Page-level text extractions
# # # #

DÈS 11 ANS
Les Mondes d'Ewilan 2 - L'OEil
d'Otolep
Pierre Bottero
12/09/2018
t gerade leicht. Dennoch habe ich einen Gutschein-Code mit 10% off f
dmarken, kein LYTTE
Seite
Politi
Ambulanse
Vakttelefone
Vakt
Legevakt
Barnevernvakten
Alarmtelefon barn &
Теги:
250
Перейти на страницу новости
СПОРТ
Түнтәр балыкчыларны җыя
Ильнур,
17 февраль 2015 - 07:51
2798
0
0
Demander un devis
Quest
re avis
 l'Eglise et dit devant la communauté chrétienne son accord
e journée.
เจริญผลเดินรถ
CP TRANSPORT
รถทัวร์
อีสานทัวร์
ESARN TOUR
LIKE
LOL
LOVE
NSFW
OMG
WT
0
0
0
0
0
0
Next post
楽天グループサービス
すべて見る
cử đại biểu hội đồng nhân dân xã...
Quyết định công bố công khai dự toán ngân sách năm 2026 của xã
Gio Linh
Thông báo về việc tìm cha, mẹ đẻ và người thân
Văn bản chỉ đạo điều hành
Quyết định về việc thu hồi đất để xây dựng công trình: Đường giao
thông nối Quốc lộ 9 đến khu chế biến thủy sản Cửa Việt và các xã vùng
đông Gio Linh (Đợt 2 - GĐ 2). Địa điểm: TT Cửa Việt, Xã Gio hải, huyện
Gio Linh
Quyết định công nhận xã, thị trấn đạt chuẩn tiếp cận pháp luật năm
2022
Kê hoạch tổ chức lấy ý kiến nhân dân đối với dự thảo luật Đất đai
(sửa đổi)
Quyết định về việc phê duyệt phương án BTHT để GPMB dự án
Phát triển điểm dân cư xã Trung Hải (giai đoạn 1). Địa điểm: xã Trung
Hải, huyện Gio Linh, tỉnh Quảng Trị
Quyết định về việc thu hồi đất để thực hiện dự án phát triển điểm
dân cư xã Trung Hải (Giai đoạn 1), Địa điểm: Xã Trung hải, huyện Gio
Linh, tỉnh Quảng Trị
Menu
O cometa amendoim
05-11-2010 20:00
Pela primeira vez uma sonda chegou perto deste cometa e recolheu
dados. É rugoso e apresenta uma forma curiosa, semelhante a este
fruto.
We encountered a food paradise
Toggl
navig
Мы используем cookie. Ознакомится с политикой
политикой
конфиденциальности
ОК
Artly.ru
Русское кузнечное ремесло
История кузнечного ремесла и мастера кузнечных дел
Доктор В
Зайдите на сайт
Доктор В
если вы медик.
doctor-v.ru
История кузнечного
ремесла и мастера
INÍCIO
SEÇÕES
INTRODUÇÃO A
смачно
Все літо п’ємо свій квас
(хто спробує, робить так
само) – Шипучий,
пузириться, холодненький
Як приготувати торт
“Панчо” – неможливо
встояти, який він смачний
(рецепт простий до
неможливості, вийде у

# # # #

▶ DIRECTIVE: For this exercise, all the data must be repeated exactly.

▶ RESPONSE BOX:
DÈS 11 ANS
Les Mondes d'Ewilan 2 - L'OEil
d'Otolep
Pierre Bottero
12/09/2018
t gerade leicht. Dennoch habe ich einen Gutschein-Code mit 10% off f
dmarken, kein LYTTE
Seite
Politi
Ambulanse
Vakttelefone
Vakt
Legevakt
Barnevernvakten
Alarmtelefon barn &
Теги:
250
Перейти на страницу новости
СПОРТ
Түнтәр балыкчыларны җыя
Ильнур,
17 февраль 2015 - 07:51
2798
0
0
Demander un devis
Quest
re avis
 l'Eglise et dit devant la communauté chrétienne son accord
e journée.
เจริญผลเดินรถ
CP TRANSPORT
รถทัวร์
อีสานทัวร์
ESARN TOUR
LIKE
LOL
LOVE
NSFW
OMG
WT
0
0
0
0
0
0
Next post
楽天グループサービス
すべて見る
cử đại biểu hội đồng nhân dân xã...
Quyết định công bố công khai dự toán ngân sách năm 2026 của xã
Gio Linh
Thông báo về việc tìm cha, mẹ đẻ và người thân
Văn bản chỉ đạo điều hành
Quyết định về việc thu hồi đất để xây dựng công trình: Đường giao
thông nối Quốc lộ 9 đến khu chế biến thủy sản Cửa Việt và các xã vùng
đông Gio Linh (Đợt 2 - GĐ 2). Địa điểm: TT Cửa Việt, Xã Gio hải, huyện
Gio Linh
Quyết định công nhận xã, thị trấn đạt chuẩn tiếp cận pháp luật năm
2022
Kê hoạch tổ chức lấy ý kiến nhân dân đối với dự thảo luật Đất đai
(sửa đổi)
Quyết định về việc phê duyệt phương án BTHT để GPMB dự án
Phát triển điểm dân cư xã Trung Hải (giai đoạn 1). Địa điểm: xã Trung
Hải, huyện Gio Linh, tỉnh Quảng Trị
Quyết định về việc thu hồi đất để thực hiện dự án phát triển điểm
dân cư xã Trung Hải (Giai đoạn 1), Địa điểm: Xã Trung hải, huyện Gio
Linh, tỉnh Quảng Trị
Menu
O cometa amendoim
05-11-2010 20:00
Pela primeira vez uma sonda chegou perto deste cometa e recolheu
dados. É rugoso e apresenta uma forma curiosa, semelhante a este
fruto.
We encountered a food paradise
Toggl
navig
Мы используем cookie. Ознакомится с политикой
политикой
конфиденциальности
ОК
Artly.ru
Русское кузнечное ремесло
История кузнечного ремесла и мастера кузнечных дел
Доктор В
Зайдите на сайт
Доктор В
если вы медик.
doctor-v.ru
История кузнечного
ремесла и мастера
INÍCIO
SEÇÕES
INTRODUÇÃO A
смачно
Все літо п’ємо свій квас
(хто спробує, робить так
само) – Шипучий,
пузириться, холодненький
Як приготувати торт
“Панчо” – неможливо
встояти, який він смачний
(рецепт простий до
неможливості, вийде у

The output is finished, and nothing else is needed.